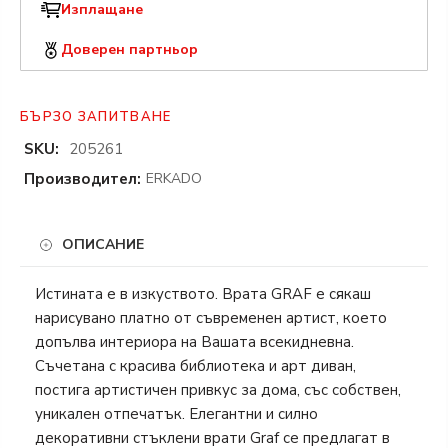
Изплащане
Доверен партньор
БЪРЗО ЗАПИТВАНЕ
SKU:
205261
Производител:
ERKADO
ОПИСАНИЕ
Истината е в изкуството. Врата GRAF е сякаш
нарисувано платно от съвременен артист, което
допълва интериора на Вашата всекидневна.
Съчетана с красива библиотека и арт диван,
постига артистичен привкус за дома, със собствен,
уникален отпечатък. Елегантни и силно
декоративни стъклени врати Graf се предлагат в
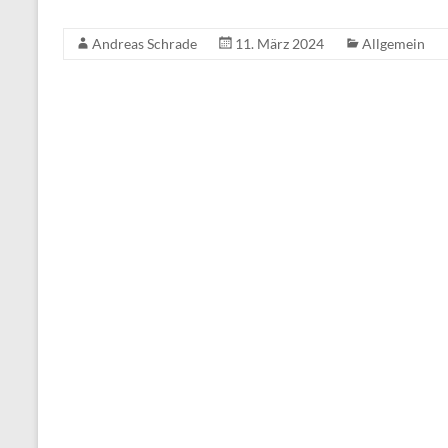
Andreas Schrade
11. März 2024
Allgemein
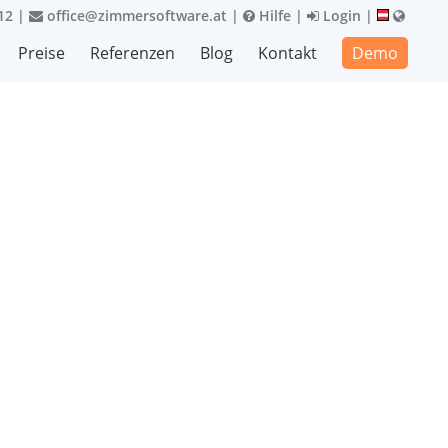
12
|
office@zimmersoftware.at
|
Hilfe
|
Login
|
Preise
Referenzen
Blog
Kontakt
Demo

EXERCISE: Every entry belongs in the answer exactly as written, but no picture does.

SOLUTION BELOW:
Изплащане
Доверен партньор
БЪРЗО ЗАПИТВАНЕ
SKU:
205261
Производител:
ERKADO
ОПИСАНИЕ
Истината е в изкуството. Врата GRAF е сякаш
нарисувано платно от съвременен артист, което
допълва интериора на Вашата всекидневна.
Съчетана с красива библиотека и арт диван,
постига артистичен привкус за дома, със собствен,
уникален отпечатък. Елегантни и силно
декоративни стъклени врати Graf се предлагат в
Andreas Schrade
11. März 2024
Allgemein
12
|
office@zimmersoftware.at
|
Hilfe
|
Login
|
Preise
Referenzen
Blog
Kontakt
Demo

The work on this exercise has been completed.